ただ、なんというか、外の大枠自体がおかしいというか…ちょっとあのストーリー構成は、ねえ……。
繰り返しますが、誹謗中傷しているわけではありません。ただ、元の小説(および『水滸伝』という物語)を好きで観に行った人間としては、それを舞台というかたちへの構成するにあたって、その手法に納得できない点が多々あるというだけのことです。
この感想を読まれて不快な思いをされたバレエ団のファンの方がいたら申し訳ないですが、そういう観方もあるということでご勘弁ください。

「北方御大はどう思ってるのかなー」
「パンフに書いてあったじゃん。

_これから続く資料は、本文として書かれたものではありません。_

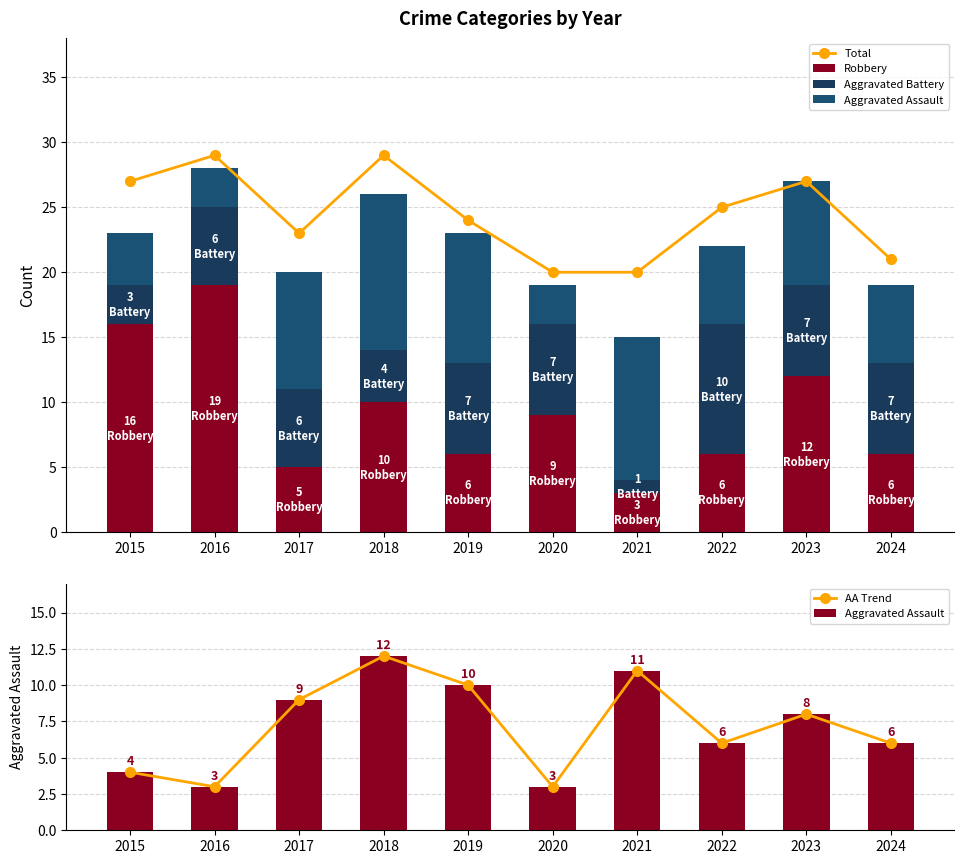

What is the difference between the maximum and minimum values in the Robbery series?

16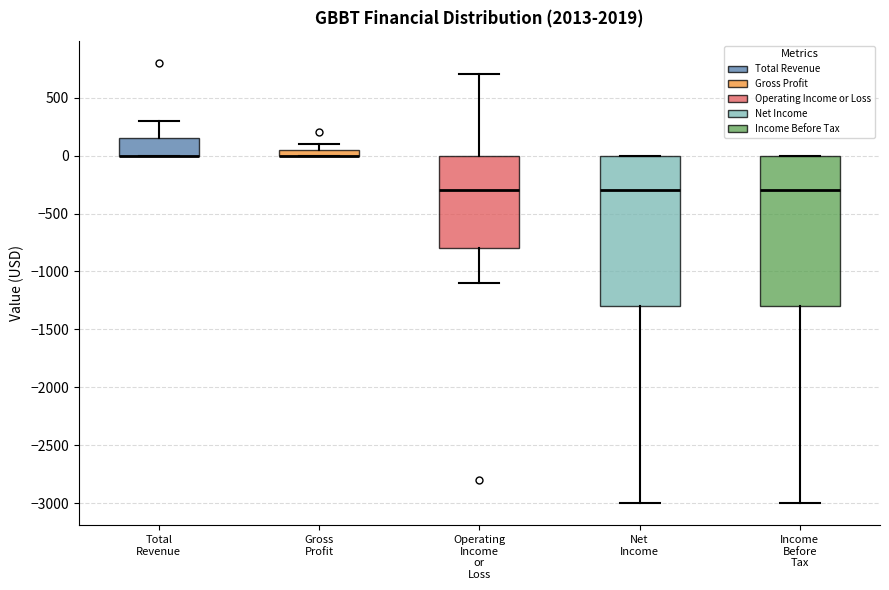

Where is the upper edge of the box for Gross Profit on the y-axis? The values are not printed on the chart, so give them approximately, as read against the axis.

50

『俺には関係ない』」
「ある意味、賢明な態度かも…」
「しかし観終わったあとの御大の感想が知りたいね私は」
「いやー…こう、いろいろあったね…」


そして、この感想を書くためにパンフをひっくり返していて、出演者や公演日程、スタッフや各パート名が英語で書かれているのを見つけてちょっとまた脱力。「ブラディ・ドールの住人たち」が「The family of Bloody Doll」というのはともかくとして(川中と藤木と坂井ってfamilyなんだ…それは「家族に近い共同体」という意味なのか、それともマフィアのようなファミリーなのか…)、
「Two men, in the mood for love」って…このシーン、叶と川中が踊ってた二人で踊ってたシーンだよね…そら日本語は「惹かれあう二人」だったけどさ…loveなんだ…へー…。

上演時間、1時間45分。
なんだか新しい世界の扉を開いてしまったような、不思議な時間でした……。